Centrifugal organization of direction preferences in the cat's lateral suprasylvian visual cortex and its relation to flow field processing

JP Rauschecker, MW von Grunau and C Poulin

The cerebral cortex of the cat contains between 1 and 2 dozen representations of the visual field with different functional specializations. Six visual field maps lie along both banks of the suprasylvian sulcus, lateral and anterior to the visual areas in the occipital cortex. We have studied single-unit receptive field properties and their global organization across the visual field in 2 of these lateral suprasylvian areas, PMLS (essentially the Clare-Bishop area) and PLLS. Most neurons in PMLS and PLLS display selectivity for the direction of a light stimulus moving across their receptive fields with various degrees of directional tuning.
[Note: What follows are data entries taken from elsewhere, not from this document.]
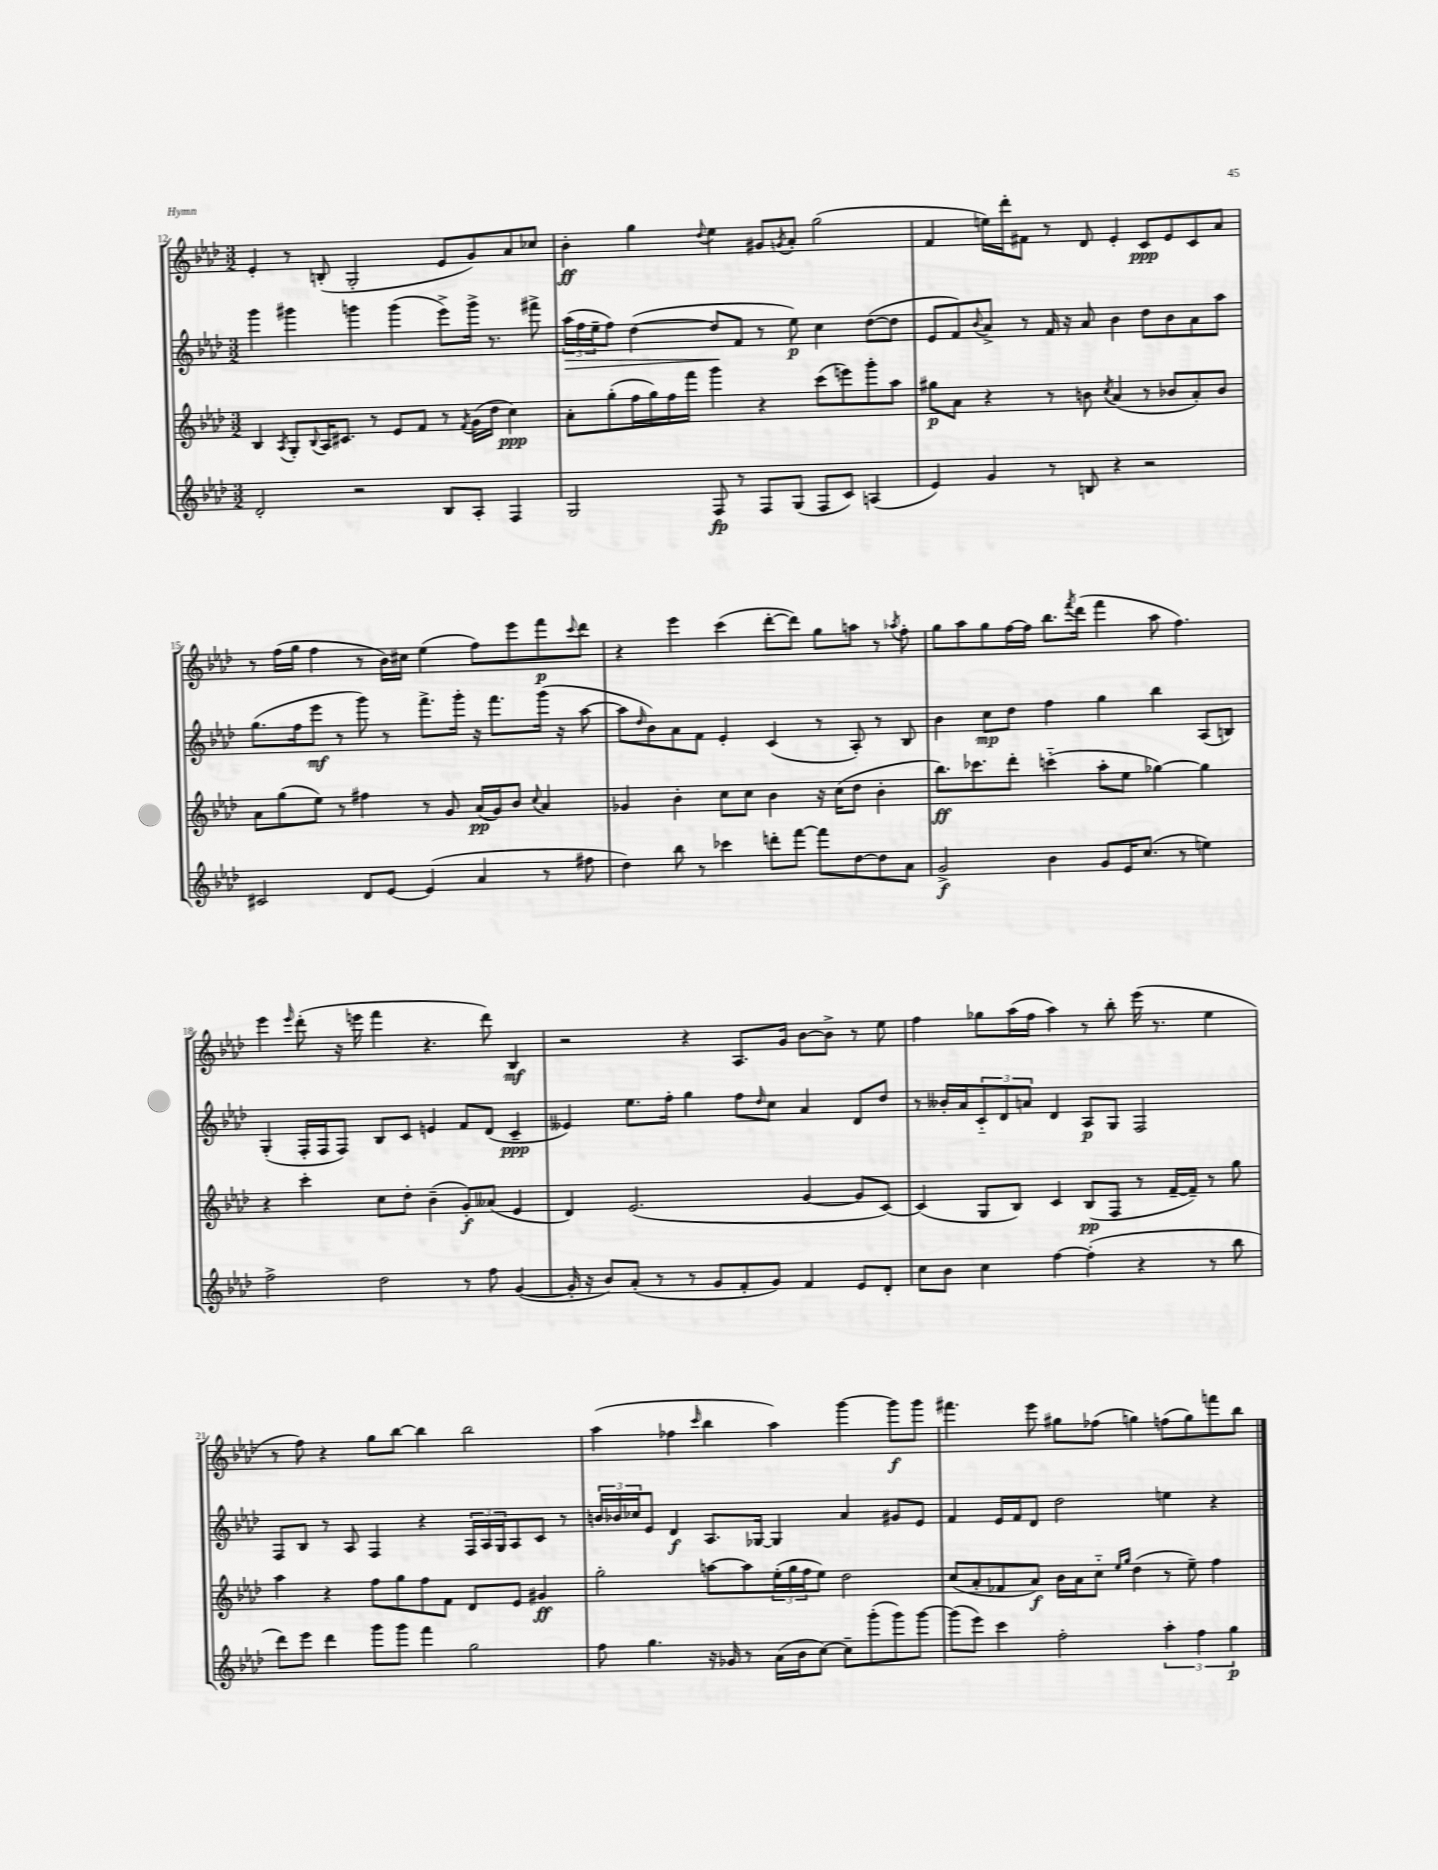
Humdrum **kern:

**kern	**kern	**kern	**kern
*staff4	*staff3	*staff2	*staff1
*clefG2	*clefG2	*clefG2	*clefG2
*k[b-e-a-d-]	*k[b-e-a-d-]	*k[b-e-a-d-]	*k[b-e-a-d-]
*M3/2	*M3/2	*M3/2	*M3/2
2d-'	4B-	4ggg	4e-'
.	8qA-	.	.
.	8G'	4ggg#	8r
.	8qqB-	.	.
.	16A-	.	(8B'
.	8.c#	.	.
2r	.	4ggg	2G'
.	8r	.	.
.	8e-	(4ggg	.
.	8f	.	.
8B-	8r	8eee-^)	8e-
.	8qf	.	.
8A-'	(16g	16ggg^	8g)
.	16dd-	8.r	.
4F	4cc)	.	8a-
.	.	8fff#^	8cc-
=	=	=	=
2G	8a-'	(24aa-	4b-'
.	.	24ff	.
.	.	24ee-~	.
.	(8gg'	8ff)	.
.	16ff	([4dd-	4gg
.	16gg)	.	.
.	16ff	.	.
.	16fff	.	.
.	.	.	8qqdd-
8F	4ggg	8dd-]	4ee-
8r	.	8f	.
8F	4r	8r	8g#
.	.	.	8qg
(8G	.	8ee-)	8a-'
8F	(8ccc	4cc	(2gg
8c)	8eee)	.	.
(4A	8ggg'	([8dd-	.
.	8aa-	8dd-]	.
=	=	=	=
4e-)	8gg#	8e-	4f
.	8a-	8f)	.
.	.	8qqb-	.
4g	4r	8a-^	16ee)
.	.	.	16ddd-'
.	.	8r	8f#
8r	8r	16f	8r
.	.	16r	.
8B	8b	8a-	8d-
.	8qcc	.	.
4r	(4a-	4b-	4e-'
2r	8r	8dd-	8c
.	8b-	8b-	8e-
.	8a-')	8a-	8c
.	8b-	8aa-	8a-
=	=	=	=
2c#	8a-	(8.gg	8r
.	(8gg	.	(16ff
.	.	16ff	16gg
.	8ee-)	8eee-	4ff
.	8r	8r	.
8d-	4ff#	8ggg)	8r
[8e-	.	8r	16b-)
.	.	.	16cc#
(4e-]	8r	8.fff^	(4ee-
.	8g	.	.
.	.	16ggg'	.
4a-	(16a-	16r	8ff)
.	16g)	8.fff	.
.	8b-	.	8eee-
.	8qqcc	.	.
8r	4a-	(16ggg	8fff
.	.	16r	.
.	.	.	8qqccc
8ff#	.	[8aa-	8ddd-
=	=	=	=
4dd-)	4g-	8aa-]	4r
.	.	16qqdd-	.
.	.	8b-)	.
8bb-	4b-'	8a-	4eee-
8r	.	8f	.
4ccc-	8cc	4e-'	(4ccc
.	8cc	.	.
8ddd'	4b-	(4c	[8ddd-'
[8fff	.	.	8ddd-])
8fff]	16r	8r	8gg
.	(16cc	.	.
[8dd-	8dd-	8A-')	8aa
8dd-]	4b-'	8r	8r
.	.	.	8qaa-
8a-	.	8B-	8ff'
=	=	=	=
2g^	8.bb-)	4b-	8gg
.	.	.	8aa-
.	8.ccc-	.	.
.	.	8cc	8gg
.	8ddd-'	8dd-	[16ff
.	.	.	16ff]
4b-	(4ccc'~	4ff	8.bb-
.	.	.	8qfff
.	.	.	(16ddd-
8g	8aa-'	4gg	4fff
16e-	8ee-	.	.
(8.cc	.	.	.
.	[4gg-)	4bb-	8aa-
8r	.	.	4.ff)
4ee)	4gg-]	(8A-	.
.	.	8B)	.
=	=	=	=
2ff^	4r	(4G'	4eee-
.	.	.	16qqeee-
.	4ccc'	16F'	(8ddd-'
.	.	16F	.
.	.	8F)	16r
.	.	.	16eee
2dd-	8cc	8B-	4fff
.	8dd-'	8c	.
.	(4b-~	4e	4.r
8r	8g')	8f	.
8ff	(8a--	(8d-	8ddd-)
([4g	4e-	4c~	4B-
=	=	=	=
16g']	4d-)	4e--)	2r
16r	.	.	.
8b-)	.	.	.
(8a-'	(2.e-	8.ee-	.
8r	.	.	.
.	.	16ff'	.
8r	.	4gg	4r
8g	.	.	.
8f'	.	8ff	8.A-
.	.	16qqdd-	.
8g)	.	8cc	.
.	.	.	16g
4f	[4g	4a-	[8b-
.	.	.	8b-^]
8e-	8g]	8d-	8r
8d-'	[8c)	8dd-	8ee-
=	=	=	=
8cc	(4c]	8r	4ff
8b-	.	16b--'	.
.	.	16a-	.
4cc	8G	12c'~	8gg-
.	.	12d-	.
.	8B-)	.	(16aa-
.	.	12a	.
.	.	.	16ff
[4ff	4c	4d-	4aa-)
(4ff']	(8B-	8A-	8r
.	8F	8G	8bb-'
4r	8r	2F	(16eee-
.	.	.	8.r
.	[16f~	.	.
.	16f~])	.	.
8r	8r	.	4ee-
8bb-	8gg	.	.
=	=	=	=
8ddd-)	4aa-	8F	8r
8eee-	.	8B-	8ff)
4ddd-	4r	8r	4r
.	.	8A-	.
8ggg	8ff	4F	8gg
8ggg	8gg	.	[8bb-
4fff	8ff	4r	4bb-]
.	8f	.	.
2gg	8d-	24F	2bb-
.	.	24A-	.
.	.	24G	.
.	8e-	8A-	.
.	4g#	8c	.
.	.	8r	.
=	=	=	=
8ff	2gg'	24b	(4aa-
.	.	24b-	.
.	.	24cc-	.
4.gg	.	8e-	.
.	.	4d-	4ff-
.	.	.	16qqccc
16r	[8aa	8.A-	4bb-
16g-	.	.	.
8r	8aa]	.	.
.	.	[16G-	.
(16a-	(24ee-'	4G-]	4aa-)
.	24gg	.	.
16b-	.	.	.
.	24ff	.	.
[8cc)	8ee-)	.	.
8cc~]	2dd-	4a-	[4ggg
(8ggg'	.	.	.
8ggg)	.	8g#	8ggg]
[8ggg	.	8e-	8ggg
=	=	=	=
(8ggg]	(8cc	4f	4.fff#
8eee-)	8a-'	.	.
4ccc	8f-	16e-	.
.	.	16f	.
.	8a-)	8d-	8eee-
2ff'	16b-	2dd-	8gg#
.	16a-	.	.
.	8cc'~	.	(8ff-
.	16qqee-	.	.
.	16qqgg	.	.
.	(4dd-	.	4gg)
6aa-'	8r	4ee	(8ff
.	8ee-~)	.	8gg)
6ff	.	.	.
.	4ff	4r	8fff
6gg	.	.	.
.	.	.	8bb-
==	==	==	==
*-	*-	*-	*-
We have used light spots of different size and velocity projected on a tangent screen in order to determine the direction preference of cells in these 2 areas. A strong tendency was found for neurons to respond best to centrifugal directions, i.e., to movement away from the area centralis. Thus, for these cells direction preference depends on the location of their receptive fields within the visual field. Velocity preference and binocular interaction in these neurons is also globally organized: Velocity preference increases with eccentricity, binocular synergism is strongest in the center of the visual field. Cluster analysis of recording tracks with respect to "radial" and "circular" cell categories reveals a grouping of cells with like properties in the lateral suprasylvian cortex. These new categories are formed by combining "centrifugal" and "centripetal" cells on the one hand and cells with direction preferences orthogonal to these on the other. The radial or centrifugal organization of direction preferences in conjunction with the global arrangement of velocity preference and binocular interaction suggests that PMLS and PLLS are involved in the processing of expanding visual flow fields of motion. Such flow fields are commonly encountered when a visual object moves towards an observer or during forward locomotion.